**CONSIGNE**
Écrivez la suite du texte ci-dessous sur le changement de régime en Roumanie, en reprenant juste après sa dernière phrase.

Un changement de régime très progressif
Le 25 décembre 1989, soit environ 2 mois après la chute du mur, les cadres du régime cherchèrent le moyen de s’auto-succéder tout en sacrifiant à l’air du temps.
Une mise en scène macabre (des cadavres extraits des hôpitaux disposés dans les rues de Timisoara) donna l’impression d’une révolte populaire brutalement réprimée puis sauvée par une équipe de collaborateurs de Ceausescu. C’est du moins l’impression que ces événements très controversés m’ont laissé.
Ces grands cadres du régime communiste improvisèrent un procès ultra-rapide, informel et médiatisé de Ceausescu et sa femme, considérée comme son inspiratrice. Ils les fusillèrent immédiatement et se proclamèrent alors « représentants de la révolution ».
Naturellement je me suis précipité dès 1990 pour voir ce « nouveau régime », puis ai décroché quelques contrats de coopération avec l’équivalent roumain de l’Électricité de France et la Banque de Roumanie.
L’ambiance était à la liberté de parole et d’expression, ce qui était un immense progrès, mais le reste n’avait pas vraiment changé.
Les partis politiques renaissants, dont les libéraux, s’étaient vu attribuer un immeuble où ils cohabitaient et lançaient de nouveaux journaux. Les mauvaises langues disaient que cet immeuble avait été ébranlé par un tremblement de terre et tomberait bientôt sur la tête des audacieux qui y travaillaient.
L’ancien régime restait économiquement en place, après ce coup d’État interne sur fond de protestation populaire… ce qui me rappelle la situation de l’Algérie d’aujourd’hui.
La coopération avec l’entreprise nationale d’électricité, toujours en français, fut confiée à EDF avec comme priorité l’examen des centrales nucléaires soviétiques « type Tchernobyl ».

**DONNÉES EXTRAITES**
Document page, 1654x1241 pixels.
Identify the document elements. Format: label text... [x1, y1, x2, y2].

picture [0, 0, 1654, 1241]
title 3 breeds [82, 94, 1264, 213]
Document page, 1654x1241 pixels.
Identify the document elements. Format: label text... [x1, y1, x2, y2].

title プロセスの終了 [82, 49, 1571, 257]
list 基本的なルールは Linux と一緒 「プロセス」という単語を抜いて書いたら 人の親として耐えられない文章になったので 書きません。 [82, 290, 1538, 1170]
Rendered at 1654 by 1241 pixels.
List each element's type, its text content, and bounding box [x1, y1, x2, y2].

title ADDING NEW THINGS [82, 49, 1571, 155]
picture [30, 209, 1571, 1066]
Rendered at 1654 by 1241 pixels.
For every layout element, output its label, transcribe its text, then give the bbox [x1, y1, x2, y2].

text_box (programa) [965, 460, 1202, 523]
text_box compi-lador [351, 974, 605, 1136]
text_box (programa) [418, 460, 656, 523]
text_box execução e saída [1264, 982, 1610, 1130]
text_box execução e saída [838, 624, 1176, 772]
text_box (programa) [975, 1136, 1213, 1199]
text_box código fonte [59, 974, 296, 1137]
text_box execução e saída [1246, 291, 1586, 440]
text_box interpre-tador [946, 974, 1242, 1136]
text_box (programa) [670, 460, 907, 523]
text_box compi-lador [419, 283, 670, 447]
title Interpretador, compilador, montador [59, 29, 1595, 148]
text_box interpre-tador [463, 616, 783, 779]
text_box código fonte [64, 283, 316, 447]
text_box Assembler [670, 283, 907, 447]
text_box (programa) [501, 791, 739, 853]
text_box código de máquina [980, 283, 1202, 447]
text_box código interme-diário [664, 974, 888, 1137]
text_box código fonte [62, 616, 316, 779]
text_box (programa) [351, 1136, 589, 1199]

**RÉPONSE**
Ma participation à la formation, en français également, des fonctionnaires à la privatisation m’a paru vite comme une hypocrisie polie pour entrer dans les vues occidentales. L’intention réelle des participants semblait plutôt être de les retarder au maximum, ou de se voir attribuer des postes de direction dans les entreprises concernées.
L’offensive anglophone en Roumanie
Je fus le témoin de la percée britannique qui réussit à s’attribuer tout le mérite de la coopération avec l’Union Européenne… alors que sa contribution au budget européen, donc à l’aide à la Roumanie, était égale à celle de la France.
Commença alors le basculement vers l’anglais, accentué ensuite par un déluge de bourses américaines.
Il n’est pas certain que la diplomatie française ait vraiment analysé l’évolution de la situation.
Je me demande même si ça l’intéressait : ce n’est pas le seul pays où des Français de haut rang mettent un point d’honneur à afficher leur bonne connaissance de l’anglais !
Aujourd’hui si une bonne part des Roumains sont toujours francophones, notamment autour de certaines entreprises françaises, dont Renault, et dans l’enseignement de la médecine, la majorité des jeunes semblent se contenter de cet anglais sommaire qu’est le « globish ».
L’aide européenne est toujours importante et « c’est l’anglais qui est la langue de l’Europe ».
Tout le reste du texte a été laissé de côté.